### List of tasks
1 – List every person named in the text below on the Minoan eruption of Thera.
2 – According to the text below on the Minoan eruption of Thera, in how many phases did the Stronghyle volcano collapse?

### Supplied text
◇ ◇ ◇ ◇ ◇

Abstract
The history of the Minoan eruption of Thera and the subsequent caldera formation is reconsidered. It is upheld that the collapse of the Stronghyle volcano occurred in two phases : the first accompanied the end of the eruption, at whatever time it happened (c. 1500 in the traditional chronology ; c. 1628 in the revised chronology). The second took place some 400 years after.
The Greek archaeologist Sp. Marinatos has been the first to recognize the importance of the volcanic explosion of Thera (Santorin) during the Minoan times. However, when he invoked the Theran volcanic events to explain the destruction of the palace centers in Crete, he created a whole string of controversies. Since his first paper published more than fifty years ago, a lot of work has been done by archaeologists and scientists to prove or disprove the Marinatos theory. After three international Symposia and the publication of about 400 papers, it seems that a consensus has been established (see in particular H. Pichler & W. Schiering in ArchSol. Anzeiger, 1980, p. 1-37) on the following points:
1) The eruption of the Theran volcano occurred c. 1600 + 75 B.C., without a noticeable break. Its duration has been estimated from one day to a few weeks. Thanks to dendrochronology and analysis of the ice-cores from Gro'ndland, it has been possible to reach a more precise date: 1628 BC. However, some archaeologists still do not accept this "revised chronology" arguing that it does not necessarily concern the Theran eruption. Therefore, they retain the traditional date: c.1500 BC.

◇ ◇ ◇ ◇ ◇

### Extracted data
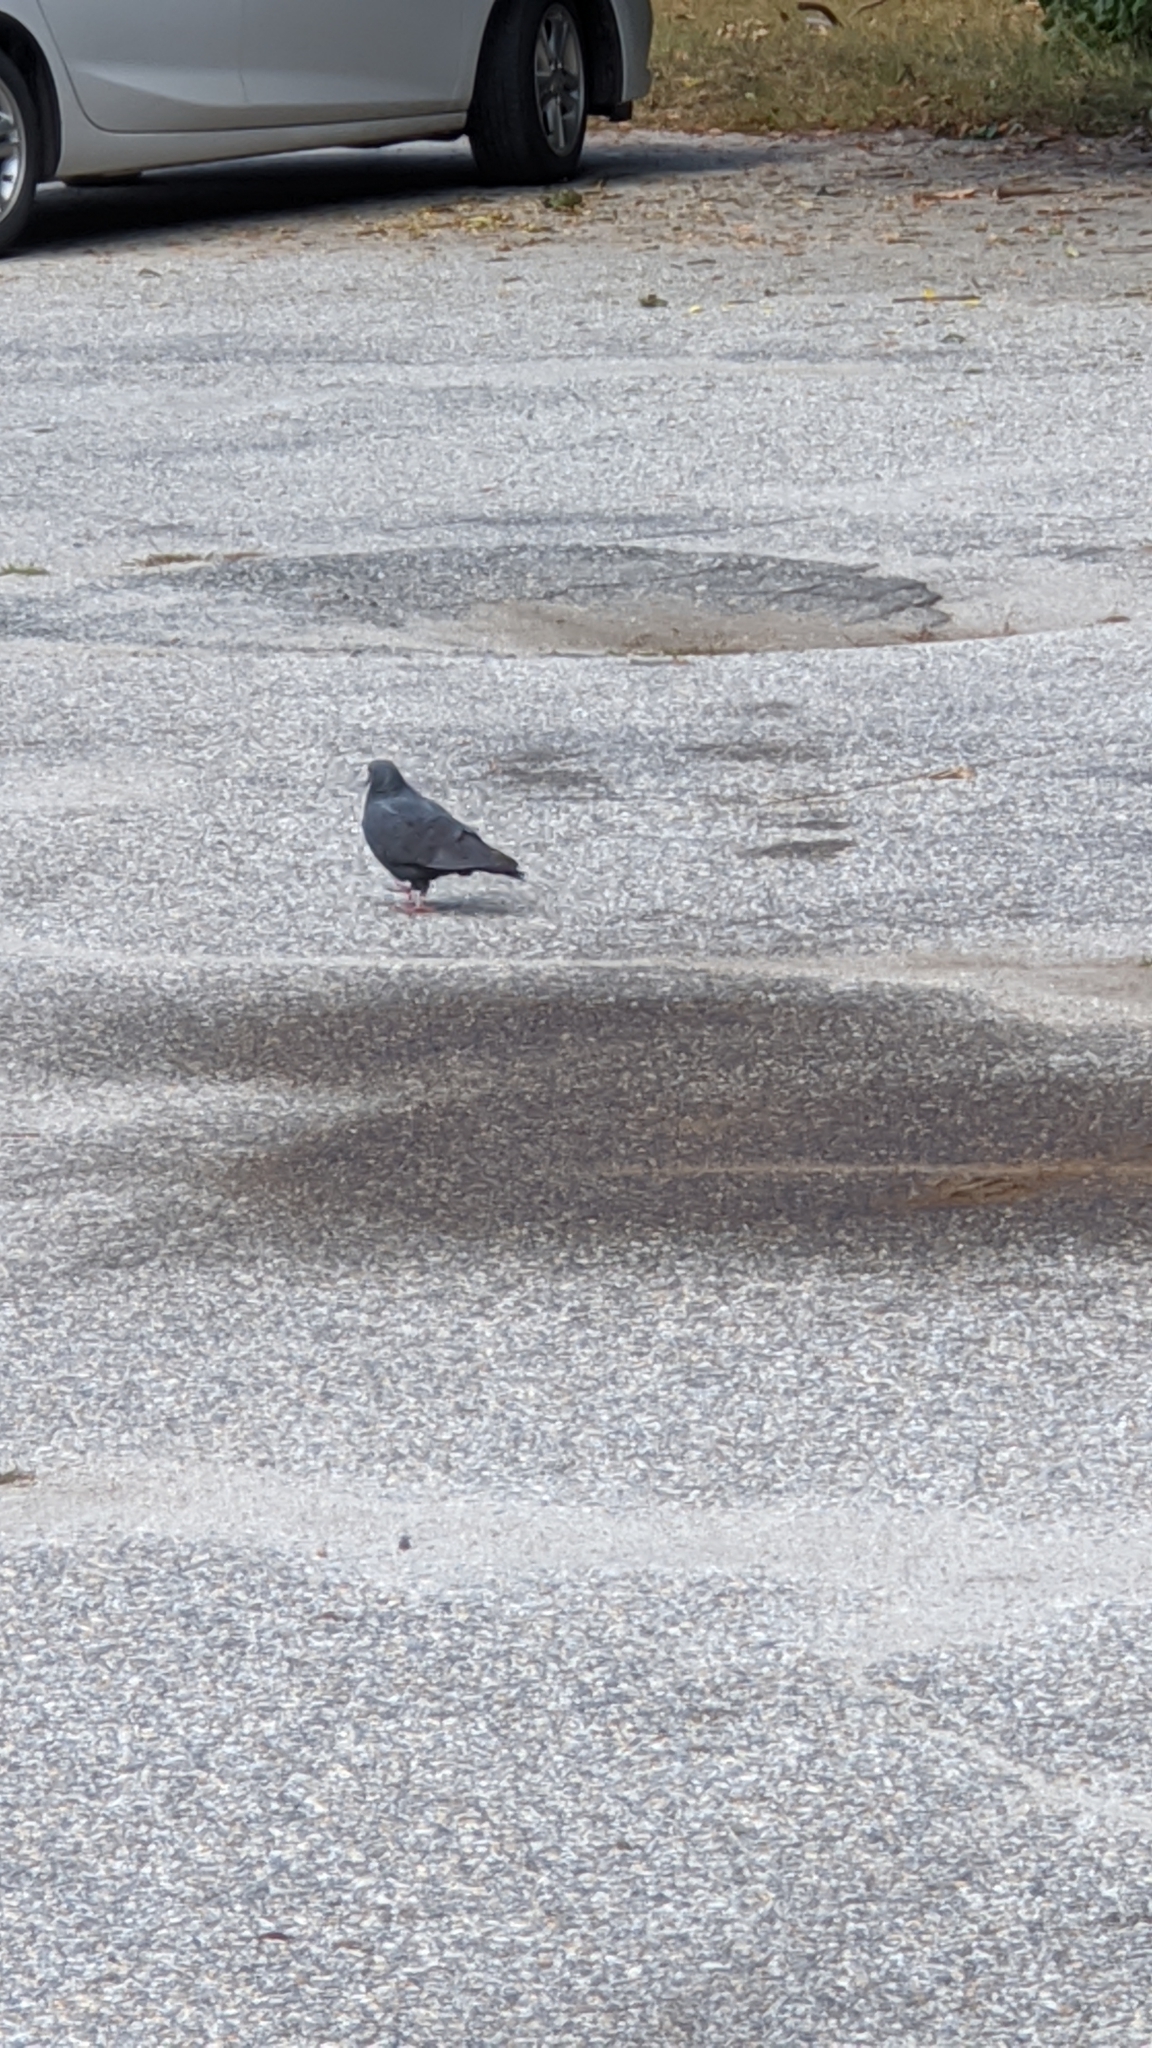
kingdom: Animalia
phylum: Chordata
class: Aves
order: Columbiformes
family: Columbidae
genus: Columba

◇ ◇ ◇ ◇ ◇

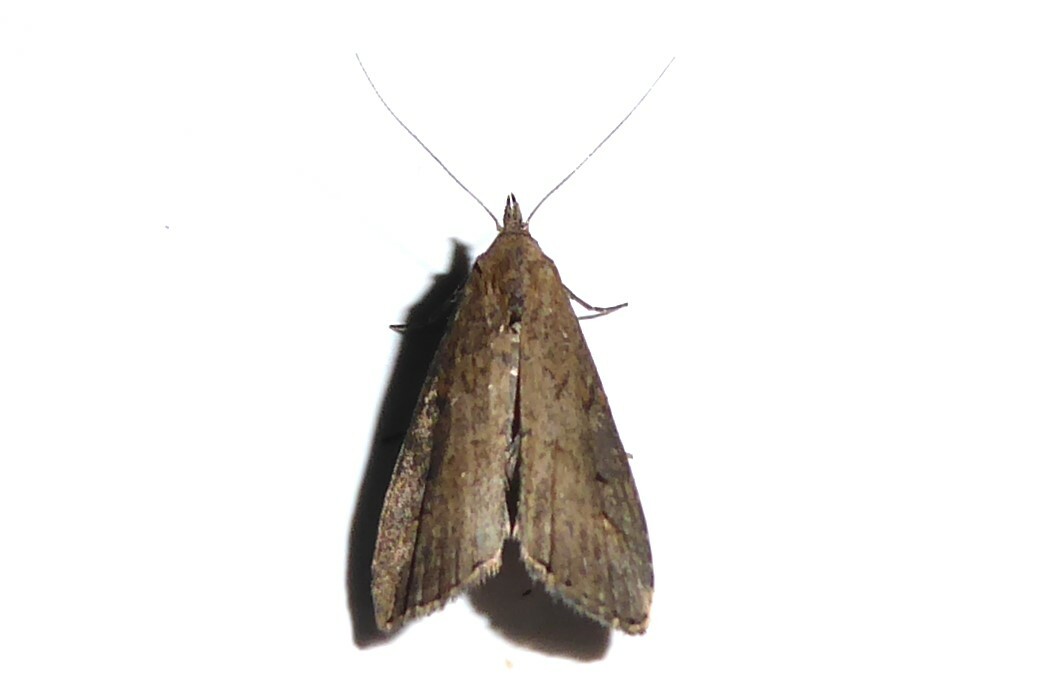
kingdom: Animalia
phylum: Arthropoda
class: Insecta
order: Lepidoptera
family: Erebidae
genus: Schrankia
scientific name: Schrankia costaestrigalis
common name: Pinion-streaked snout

◇ ◇ ◇ ◇ ◇

### Results for the exercise
1 – Sp. Marinatos, H. Pichler, W. Schiering

2 – Two phases.